A number of people who are on the hunt for their first condo home have asked many questions on online forums and via face-to-face conversations. Leasehold or Freehold? Facilities, residential profiles, monthly maintenance fee, etc. Within that monthly maintenance fee lies two components; the managing fund (MF) and the sinking fund (SF).

https://www1.bca.gov.sg/docs/default-source/docs-corp-regulatory/building-maintenance-and-strata-management/smg1-concept-of-strata-living.pdf

In other words, the SF takes care of the big items in the near future, while MF runs a monthly expense to keep the condo operational. Therefore it is crucial to find out what are the SF reserves an existing condo have. And whether it is financially stable to fund future works. If not, an extraordinary AGM may be called for all owners to cough up a lump sum. (see Case study: Killer lifts?)

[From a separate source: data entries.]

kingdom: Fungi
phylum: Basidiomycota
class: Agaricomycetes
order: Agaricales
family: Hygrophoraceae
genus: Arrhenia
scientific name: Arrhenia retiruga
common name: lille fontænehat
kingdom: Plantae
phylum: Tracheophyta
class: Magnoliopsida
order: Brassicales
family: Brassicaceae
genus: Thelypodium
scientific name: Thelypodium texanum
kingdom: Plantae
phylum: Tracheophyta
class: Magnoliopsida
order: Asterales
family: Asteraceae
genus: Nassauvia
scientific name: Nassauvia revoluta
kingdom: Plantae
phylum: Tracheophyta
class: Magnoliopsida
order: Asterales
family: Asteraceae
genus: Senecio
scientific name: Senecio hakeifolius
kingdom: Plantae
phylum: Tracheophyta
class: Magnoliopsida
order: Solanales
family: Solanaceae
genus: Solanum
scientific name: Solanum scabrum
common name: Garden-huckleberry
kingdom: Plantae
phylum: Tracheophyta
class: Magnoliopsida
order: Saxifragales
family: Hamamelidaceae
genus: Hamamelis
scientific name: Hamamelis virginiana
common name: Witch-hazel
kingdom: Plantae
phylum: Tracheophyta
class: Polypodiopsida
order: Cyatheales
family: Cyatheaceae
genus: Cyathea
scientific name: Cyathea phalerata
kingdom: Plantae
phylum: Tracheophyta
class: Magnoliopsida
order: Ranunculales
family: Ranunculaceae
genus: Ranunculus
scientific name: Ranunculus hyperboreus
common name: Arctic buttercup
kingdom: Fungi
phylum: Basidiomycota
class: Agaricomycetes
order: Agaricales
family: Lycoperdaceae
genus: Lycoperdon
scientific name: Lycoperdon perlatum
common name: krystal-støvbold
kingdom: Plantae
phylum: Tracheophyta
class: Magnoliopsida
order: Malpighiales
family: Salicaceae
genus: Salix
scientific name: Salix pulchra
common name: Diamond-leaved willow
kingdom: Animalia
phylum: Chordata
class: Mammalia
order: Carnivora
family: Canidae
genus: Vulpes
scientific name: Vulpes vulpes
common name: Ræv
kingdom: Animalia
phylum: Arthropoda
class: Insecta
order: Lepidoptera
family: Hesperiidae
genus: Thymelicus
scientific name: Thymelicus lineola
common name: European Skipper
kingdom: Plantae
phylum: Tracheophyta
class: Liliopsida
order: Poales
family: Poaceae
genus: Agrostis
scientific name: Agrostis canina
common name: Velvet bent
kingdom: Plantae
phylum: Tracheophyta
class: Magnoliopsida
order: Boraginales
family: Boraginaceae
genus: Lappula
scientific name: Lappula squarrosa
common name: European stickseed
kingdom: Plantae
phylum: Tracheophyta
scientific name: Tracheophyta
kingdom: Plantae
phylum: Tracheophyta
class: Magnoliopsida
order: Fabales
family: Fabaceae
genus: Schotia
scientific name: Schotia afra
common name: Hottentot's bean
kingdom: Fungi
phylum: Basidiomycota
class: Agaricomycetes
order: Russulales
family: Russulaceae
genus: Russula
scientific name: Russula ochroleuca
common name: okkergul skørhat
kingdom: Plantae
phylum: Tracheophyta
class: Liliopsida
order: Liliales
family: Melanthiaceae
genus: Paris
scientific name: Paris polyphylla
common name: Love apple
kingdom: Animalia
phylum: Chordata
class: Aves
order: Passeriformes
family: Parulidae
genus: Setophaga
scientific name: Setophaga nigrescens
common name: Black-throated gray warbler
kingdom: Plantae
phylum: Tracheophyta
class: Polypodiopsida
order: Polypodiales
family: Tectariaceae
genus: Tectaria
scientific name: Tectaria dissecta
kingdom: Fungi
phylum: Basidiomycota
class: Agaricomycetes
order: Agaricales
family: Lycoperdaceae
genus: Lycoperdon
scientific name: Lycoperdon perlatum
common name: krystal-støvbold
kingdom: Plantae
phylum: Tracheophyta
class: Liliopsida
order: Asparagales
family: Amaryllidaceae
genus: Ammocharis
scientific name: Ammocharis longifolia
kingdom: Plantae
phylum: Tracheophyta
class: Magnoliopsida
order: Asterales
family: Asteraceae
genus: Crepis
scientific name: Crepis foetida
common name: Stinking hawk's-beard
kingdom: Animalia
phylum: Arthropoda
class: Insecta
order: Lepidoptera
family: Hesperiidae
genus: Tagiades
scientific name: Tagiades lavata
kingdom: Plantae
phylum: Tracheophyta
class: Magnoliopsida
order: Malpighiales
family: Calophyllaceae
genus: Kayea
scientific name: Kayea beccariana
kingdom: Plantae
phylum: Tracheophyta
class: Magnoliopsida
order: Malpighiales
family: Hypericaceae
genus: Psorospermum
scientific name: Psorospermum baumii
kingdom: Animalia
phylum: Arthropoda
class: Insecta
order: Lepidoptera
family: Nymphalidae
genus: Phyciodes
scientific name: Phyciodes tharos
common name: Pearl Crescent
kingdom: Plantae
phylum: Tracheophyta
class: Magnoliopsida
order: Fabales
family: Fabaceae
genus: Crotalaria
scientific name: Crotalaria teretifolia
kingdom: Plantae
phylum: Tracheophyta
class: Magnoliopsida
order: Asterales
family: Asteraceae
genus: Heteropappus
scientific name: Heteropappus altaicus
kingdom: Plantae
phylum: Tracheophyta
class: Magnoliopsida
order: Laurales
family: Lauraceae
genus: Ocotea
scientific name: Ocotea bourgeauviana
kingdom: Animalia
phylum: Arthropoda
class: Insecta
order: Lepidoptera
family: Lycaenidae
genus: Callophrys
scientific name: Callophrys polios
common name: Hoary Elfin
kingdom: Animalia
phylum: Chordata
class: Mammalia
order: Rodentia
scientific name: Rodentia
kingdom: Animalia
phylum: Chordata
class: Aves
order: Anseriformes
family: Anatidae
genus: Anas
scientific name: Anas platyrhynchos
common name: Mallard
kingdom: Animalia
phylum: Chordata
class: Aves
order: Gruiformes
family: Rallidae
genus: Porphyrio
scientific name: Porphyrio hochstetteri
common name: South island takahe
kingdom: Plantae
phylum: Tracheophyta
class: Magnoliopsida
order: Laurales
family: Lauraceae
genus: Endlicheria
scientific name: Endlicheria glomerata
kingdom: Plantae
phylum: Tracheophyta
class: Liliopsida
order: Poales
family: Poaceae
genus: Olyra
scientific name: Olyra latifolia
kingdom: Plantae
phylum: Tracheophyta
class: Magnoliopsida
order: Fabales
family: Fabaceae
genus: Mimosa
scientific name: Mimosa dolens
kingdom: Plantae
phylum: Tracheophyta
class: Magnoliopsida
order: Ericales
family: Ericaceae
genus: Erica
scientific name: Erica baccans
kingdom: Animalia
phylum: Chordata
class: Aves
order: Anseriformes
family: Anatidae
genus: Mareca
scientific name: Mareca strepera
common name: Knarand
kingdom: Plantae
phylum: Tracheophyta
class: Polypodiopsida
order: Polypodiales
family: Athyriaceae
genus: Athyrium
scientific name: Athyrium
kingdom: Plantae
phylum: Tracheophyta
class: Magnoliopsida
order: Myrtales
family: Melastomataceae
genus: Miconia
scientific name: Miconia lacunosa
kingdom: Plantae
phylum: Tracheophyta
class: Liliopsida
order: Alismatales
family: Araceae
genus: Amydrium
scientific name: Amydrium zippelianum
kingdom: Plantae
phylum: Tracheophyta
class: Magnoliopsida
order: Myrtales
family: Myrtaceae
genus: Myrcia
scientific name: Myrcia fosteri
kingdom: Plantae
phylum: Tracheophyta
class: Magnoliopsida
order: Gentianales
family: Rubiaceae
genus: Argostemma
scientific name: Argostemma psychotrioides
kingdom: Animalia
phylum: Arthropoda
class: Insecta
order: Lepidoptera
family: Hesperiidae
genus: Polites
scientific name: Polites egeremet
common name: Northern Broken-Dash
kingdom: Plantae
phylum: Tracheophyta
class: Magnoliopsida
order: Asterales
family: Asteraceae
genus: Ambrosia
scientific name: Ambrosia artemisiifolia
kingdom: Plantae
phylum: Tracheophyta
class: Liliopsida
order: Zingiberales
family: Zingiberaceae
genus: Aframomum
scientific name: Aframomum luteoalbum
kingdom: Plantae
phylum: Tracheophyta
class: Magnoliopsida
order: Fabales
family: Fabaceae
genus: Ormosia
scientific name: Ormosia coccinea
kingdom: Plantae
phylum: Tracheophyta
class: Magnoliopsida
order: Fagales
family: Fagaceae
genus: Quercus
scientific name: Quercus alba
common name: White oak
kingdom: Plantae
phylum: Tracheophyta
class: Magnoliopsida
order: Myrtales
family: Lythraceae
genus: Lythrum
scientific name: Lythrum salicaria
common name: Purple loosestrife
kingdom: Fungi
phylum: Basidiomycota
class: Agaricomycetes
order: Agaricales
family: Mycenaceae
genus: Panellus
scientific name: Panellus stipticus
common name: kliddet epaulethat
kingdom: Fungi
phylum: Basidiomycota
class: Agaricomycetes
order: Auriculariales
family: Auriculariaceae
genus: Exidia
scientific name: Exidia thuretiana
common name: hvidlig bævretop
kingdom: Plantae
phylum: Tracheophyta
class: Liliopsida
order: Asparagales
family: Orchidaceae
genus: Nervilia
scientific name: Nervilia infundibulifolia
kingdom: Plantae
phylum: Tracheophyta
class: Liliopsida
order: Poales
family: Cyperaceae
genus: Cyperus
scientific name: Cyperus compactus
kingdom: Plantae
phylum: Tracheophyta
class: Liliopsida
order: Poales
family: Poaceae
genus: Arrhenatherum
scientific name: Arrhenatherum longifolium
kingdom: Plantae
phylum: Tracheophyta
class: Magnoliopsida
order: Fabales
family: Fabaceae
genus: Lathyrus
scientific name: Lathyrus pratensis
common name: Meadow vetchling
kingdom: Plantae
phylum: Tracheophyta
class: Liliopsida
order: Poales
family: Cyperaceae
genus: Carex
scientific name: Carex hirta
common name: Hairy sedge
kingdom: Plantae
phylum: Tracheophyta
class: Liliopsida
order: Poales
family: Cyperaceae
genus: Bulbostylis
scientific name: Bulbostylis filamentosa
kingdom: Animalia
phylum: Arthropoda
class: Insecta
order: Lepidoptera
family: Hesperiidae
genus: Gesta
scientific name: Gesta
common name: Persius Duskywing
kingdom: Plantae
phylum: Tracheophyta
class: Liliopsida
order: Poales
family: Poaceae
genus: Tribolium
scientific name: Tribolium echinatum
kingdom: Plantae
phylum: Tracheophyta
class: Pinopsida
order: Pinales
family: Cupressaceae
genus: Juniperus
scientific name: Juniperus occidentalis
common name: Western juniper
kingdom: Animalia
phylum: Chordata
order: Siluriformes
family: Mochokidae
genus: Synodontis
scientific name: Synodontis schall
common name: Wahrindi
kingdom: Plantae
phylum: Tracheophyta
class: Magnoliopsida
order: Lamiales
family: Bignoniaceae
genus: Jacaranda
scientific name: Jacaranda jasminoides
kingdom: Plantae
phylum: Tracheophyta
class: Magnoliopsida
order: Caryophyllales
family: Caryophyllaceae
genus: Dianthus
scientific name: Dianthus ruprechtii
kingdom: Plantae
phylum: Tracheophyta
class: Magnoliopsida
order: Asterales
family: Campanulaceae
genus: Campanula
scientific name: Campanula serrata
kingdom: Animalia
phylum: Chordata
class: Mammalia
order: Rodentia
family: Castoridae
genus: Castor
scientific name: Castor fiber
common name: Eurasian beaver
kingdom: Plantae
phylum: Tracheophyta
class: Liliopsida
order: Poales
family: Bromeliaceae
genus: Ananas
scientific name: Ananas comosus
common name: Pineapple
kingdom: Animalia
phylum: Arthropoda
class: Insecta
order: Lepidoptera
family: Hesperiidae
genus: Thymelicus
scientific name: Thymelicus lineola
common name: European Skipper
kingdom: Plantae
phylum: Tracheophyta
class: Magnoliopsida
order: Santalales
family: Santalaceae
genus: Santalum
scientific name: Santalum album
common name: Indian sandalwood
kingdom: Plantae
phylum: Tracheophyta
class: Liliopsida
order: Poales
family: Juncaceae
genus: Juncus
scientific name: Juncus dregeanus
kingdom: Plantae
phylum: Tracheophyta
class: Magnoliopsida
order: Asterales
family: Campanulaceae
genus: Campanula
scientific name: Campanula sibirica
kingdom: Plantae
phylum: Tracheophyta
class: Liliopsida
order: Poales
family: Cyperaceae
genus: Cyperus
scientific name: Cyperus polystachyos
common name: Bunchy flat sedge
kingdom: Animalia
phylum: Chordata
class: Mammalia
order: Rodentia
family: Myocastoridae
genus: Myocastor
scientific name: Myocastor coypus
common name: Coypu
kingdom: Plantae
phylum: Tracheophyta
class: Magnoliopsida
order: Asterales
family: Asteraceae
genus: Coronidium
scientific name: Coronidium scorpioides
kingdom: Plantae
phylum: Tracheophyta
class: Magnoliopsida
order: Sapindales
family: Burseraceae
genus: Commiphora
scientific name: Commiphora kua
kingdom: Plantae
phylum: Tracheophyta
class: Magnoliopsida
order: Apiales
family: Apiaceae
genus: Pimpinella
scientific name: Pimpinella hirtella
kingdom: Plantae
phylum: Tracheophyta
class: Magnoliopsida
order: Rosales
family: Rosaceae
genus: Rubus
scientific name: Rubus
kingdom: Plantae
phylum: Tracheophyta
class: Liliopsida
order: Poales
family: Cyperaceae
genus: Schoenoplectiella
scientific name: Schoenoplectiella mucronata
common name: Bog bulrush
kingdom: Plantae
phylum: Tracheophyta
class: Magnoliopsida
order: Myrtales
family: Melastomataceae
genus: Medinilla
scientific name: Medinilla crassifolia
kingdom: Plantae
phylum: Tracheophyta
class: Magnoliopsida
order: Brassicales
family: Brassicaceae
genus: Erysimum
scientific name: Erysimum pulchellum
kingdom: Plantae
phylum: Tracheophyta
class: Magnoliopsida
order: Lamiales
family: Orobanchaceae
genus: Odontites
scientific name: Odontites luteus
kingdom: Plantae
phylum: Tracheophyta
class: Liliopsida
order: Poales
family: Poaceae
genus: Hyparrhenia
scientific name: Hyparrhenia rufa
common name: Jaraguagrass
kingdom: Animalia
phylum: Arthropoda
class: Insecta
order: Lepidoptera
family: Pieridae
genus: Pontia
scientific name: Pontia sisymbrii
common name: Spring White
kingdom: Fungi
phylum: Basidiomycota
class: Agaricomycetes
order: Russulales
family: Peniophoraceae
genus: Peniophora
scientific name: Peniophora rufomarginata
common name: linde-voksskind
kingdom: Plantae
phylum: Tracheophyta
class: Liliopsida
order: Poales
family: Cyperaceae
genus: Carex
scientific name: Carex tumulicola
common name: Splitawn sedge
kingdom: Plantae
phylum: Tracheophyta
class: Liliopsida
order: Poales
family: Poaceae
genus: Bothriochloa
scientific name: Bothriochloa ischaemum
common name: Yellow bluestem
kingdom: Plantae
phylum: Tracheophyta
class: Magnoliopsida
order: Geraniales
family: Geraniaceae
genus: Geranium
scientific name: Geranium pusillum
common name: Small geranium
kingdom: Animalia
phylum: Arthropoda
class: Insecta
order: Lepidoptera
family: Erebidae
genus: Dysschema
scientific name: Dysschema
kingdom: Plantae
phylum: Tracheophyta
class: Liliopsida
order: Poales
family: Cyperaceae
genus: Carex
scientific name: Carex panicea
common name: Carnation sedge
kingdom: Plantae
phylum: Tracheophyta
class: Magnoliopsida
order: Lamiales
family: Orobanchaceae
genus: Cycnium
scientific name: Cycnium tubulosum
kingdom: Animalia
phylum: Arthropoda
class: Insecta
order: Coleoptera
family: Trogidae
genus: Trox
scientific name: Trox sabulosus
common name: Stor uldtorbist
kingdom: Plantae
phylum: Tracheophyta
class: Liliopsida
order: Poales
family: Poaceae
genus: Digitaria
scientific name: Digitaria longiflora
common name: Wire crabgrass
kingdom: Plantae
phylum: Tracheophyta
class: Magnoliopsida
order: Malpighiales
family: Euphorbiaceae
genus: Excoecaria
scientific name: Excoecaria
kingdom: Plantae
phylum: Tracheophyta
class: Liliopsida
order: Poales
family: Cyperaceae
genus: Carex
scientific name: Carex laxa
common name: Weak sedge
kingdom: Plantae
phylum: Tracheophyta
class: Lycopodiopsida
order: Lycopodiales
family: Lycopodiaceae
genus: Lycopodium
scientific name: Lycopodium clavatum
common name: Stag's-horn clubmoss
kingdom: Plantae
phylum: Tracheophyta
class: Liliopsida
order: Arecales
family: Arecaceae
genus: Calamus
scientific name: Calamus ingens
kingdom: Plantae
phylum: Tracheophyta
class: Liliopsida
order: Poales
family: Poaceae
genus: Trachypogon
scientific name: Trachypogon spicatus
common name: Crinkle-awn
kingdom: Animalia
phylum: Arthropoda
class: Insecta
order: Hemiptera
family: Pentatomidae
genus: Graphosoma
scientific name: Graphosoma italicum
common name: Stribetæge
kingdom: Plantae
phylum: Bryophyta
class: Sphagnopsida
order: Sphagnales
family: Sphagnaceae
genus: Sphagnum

One advice for first time condo buyers: ask the seller for the recent AGM booklet. Reading it will give you an excellent idea of how well the place is managed. And whether the existing sinking funds are sufficient to cover outstanding and future liabilities.

Take the case of Viz Holland and Citylights. Both are 99 year leasehold condos; built in 2008 and 2007. On first look the key difference is that Viz Holland has 165 units, while Citylights have 600 units.

(From past years AGM, actual SF contributions differ slightly due to increment in some years)

In the span of 12 years, Citylights would have collected $8,396 from a unit owner. Viz Holland would have collected $9,240 from a unit owner since its beginnings. Yet, a chunk of Citylights sinking fund has already been spent and only 37% of total collections remain. What does it mean? Bear in mind things like lift overhauls, pipes and pumps replacement, roof works can easily cost $100k- $1 million, especially over the 10 year mark.

Whereas for Viz Holland, 70% of the sinking fund remains to be deployed. The numbers do look much better and prudently managed. The question to ask then is whether Viz have done their 10 year replacement items? If not, when is it due? And what is the financial impact?

Again the details can be sourced from the Seller and verified with an on-site visit. If all things are equal, then clearly one is far better than the other. Go see for yourself. Caveat emptor.